# Cheese caves



## matt_man (Feb 11, 2006)

This is a question for those that have one, I guess.

Right now I use a mini fridge that is turned down as low as I can without the freezer part leaking all over the floor. It is stuffed to the brim with cheeses right now. I think I probably have over 30lbls in there. I make at least 12 to 15 pounds every week.

I would love to be able to age the cheese properly without having to just vacuum seal and stack them up in there. Does anyone out there use a wine refrigerator? You can control the temp and humidity with them but I am afraid they wouldn't have much room either. 

And I'm going to need some more equipment and a separate cave for mold ripened cheese, right?


----------



## alpidarkomama (Jan 22, 2012)

You can get an external thermostat to regulate any refrigerator and have it any temperature you want. We'd like to do that as soon as we have time for some cheesemaking.


----------



## matt_man (Feb 11, 2006)

I've seen those but the problem I'm having with the mini fridge is that there is a freezer section in the top. If you turn the temp down too low the condensation just drips and makes a perpetual puddle on the floor in front of the fridge.


----------



## opalcab (May 16, 2011)

Look Up Johnson Controls On Amazon Dot Com It Will Take Over Control of the fridge as for Humidity You Can Use The Bottom Compartment With Water Or A Small Humiditfier My Small Fridge Is At 75To 90 % Humidity It Depends on When thr firdge comes on and when it shuts off


----------



## opalcab (May 16, 2011)

Most Wine firdges do not have any humidity controls only the very expensive one do


----------



## steff bugielski (Nov 10, 2003)

Two thoughts.
I have a freezerless fridge. Without the freezer you can use an external thermostat, I have a Johnson and very happy with it, Since it has no freezer you get more usable space and it will not be hard on the compressor. It will not cycle on as often because it does not need to keep the freezer at a low temp.

But you still need to wax or vac seal the cheese unless you have enough room for there to be air circulation around each wheel. Ideally an underground temp and humidity controlled area.

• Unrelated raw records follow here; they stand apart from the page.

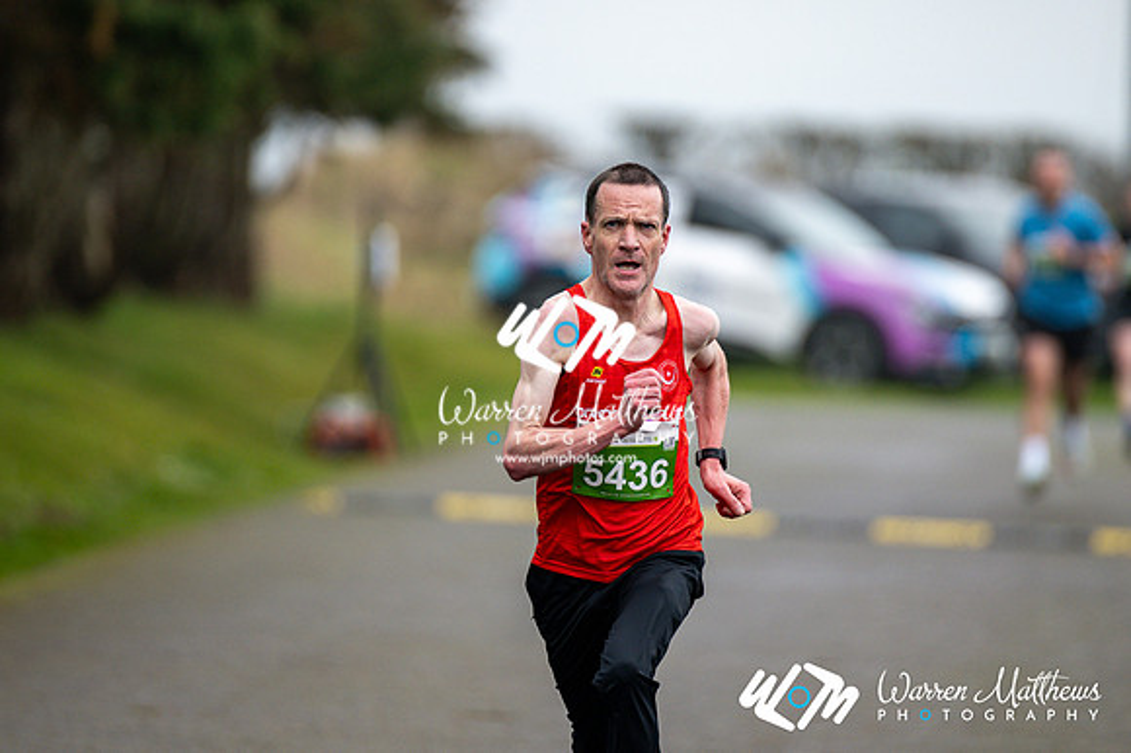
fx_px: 14129
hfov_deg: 4.6
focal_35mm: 450
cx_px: 566
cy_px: 376
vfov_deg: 3.1
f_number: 2.8
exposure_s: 1/1600
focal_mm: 300
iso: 320
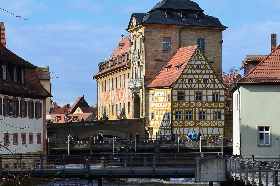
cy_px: 73
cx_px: 234
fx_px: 769
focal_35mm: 99
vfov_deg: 13.8
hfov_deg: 20.3
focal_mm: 35
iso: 400
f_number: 11
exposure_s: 1/400
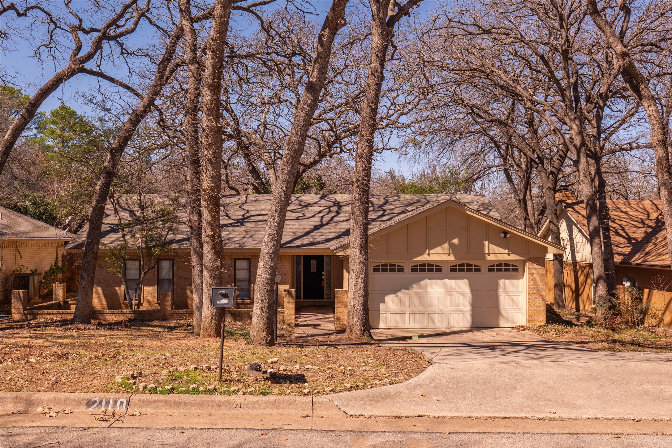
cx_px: 336
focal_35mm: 34
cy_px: 224
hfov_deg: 55.8
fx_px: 635
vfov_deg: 38.9
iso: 320
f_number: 10
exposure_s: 1/320
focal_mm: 34
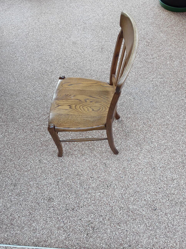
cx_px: 90
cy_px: 125
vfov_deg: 63.4
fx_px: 201
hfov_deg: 49.7
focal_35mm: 28
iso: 40
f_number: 1.9
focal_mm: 2.91
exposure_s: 1/33
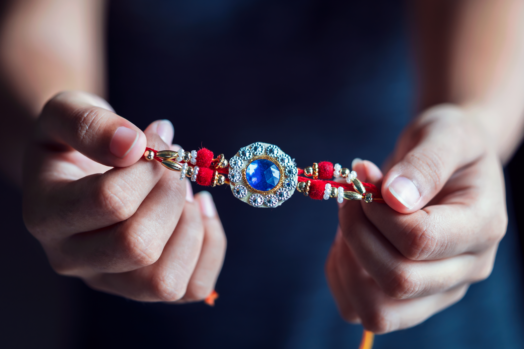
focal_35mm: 90
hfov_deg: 22.6
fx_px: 1310
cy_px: 174
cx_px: 262
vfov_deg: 15.2
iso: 200
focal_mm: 90
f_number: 2.8
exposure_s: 1/200
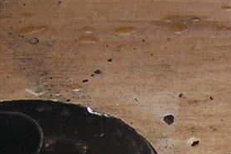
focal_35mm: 140
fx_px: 899
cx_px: 268
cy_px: 233
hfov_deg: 14.2
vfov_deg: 9.5
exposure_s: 1/60.1
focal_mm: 4.7
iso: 50
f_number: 2.6
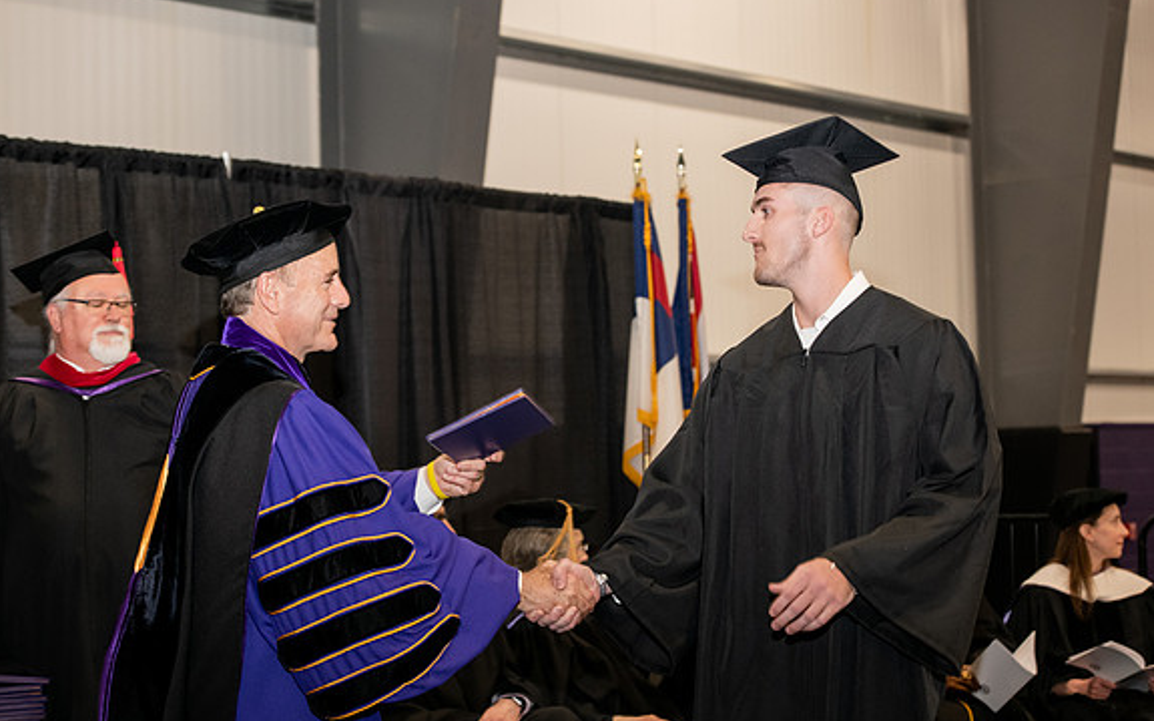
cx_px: 574
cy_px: 360
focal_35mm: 72
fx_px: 2264
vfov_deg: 18.1
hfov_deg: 28.6
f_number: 5
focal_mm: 70
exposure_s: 1/200
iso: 2000
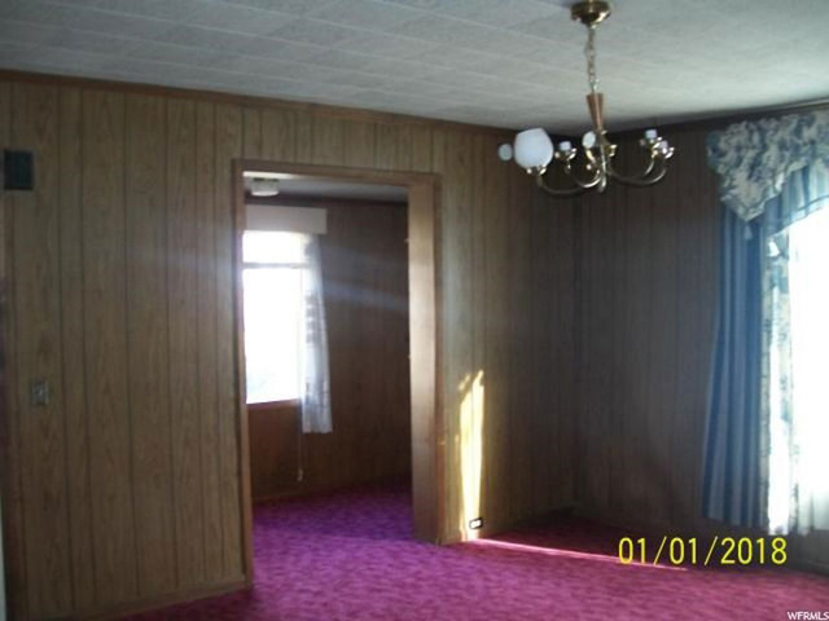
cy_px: 310
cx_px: 414
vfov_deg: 39.7
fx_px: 862
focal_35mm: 36
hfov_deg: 51.4
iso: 160
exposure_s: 1/30
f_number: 2.7
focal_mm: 6
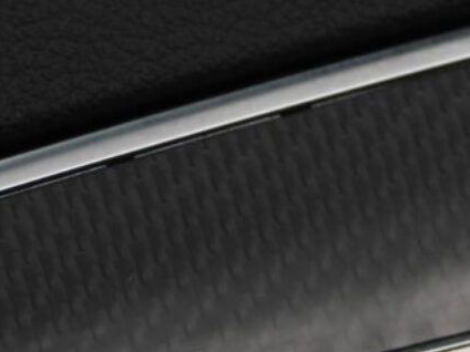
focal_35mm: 643
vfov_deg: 2.3
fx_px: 8730
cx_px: 601
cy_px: 276
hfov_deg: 3.1
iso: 100
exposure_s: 1/100
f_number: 4
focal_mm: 30.5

Check out CheeseForum.org Â» Forum - Index

Most informative website for cheesemaking around.


----------



## suzyhomemaker09 (Sep 24, 2004)

I have the dump water issue as well...though to be fair it doesn't do it all the time...just every so often there is a puddle in front of the door....
I use dorm fridges and Johnson controllers on em...I have a fridge only in my kitchen area but I paid quite a bit more for it than my pair of dorm sized ones. I couldn't dedicate my fridge only to cheeses as I use it for food...have a standard good sized side by side too....
I don't think the freezer compartment can be removed without destroying the fridges. I just toss a towel down to dry up the water every time it happens.


----------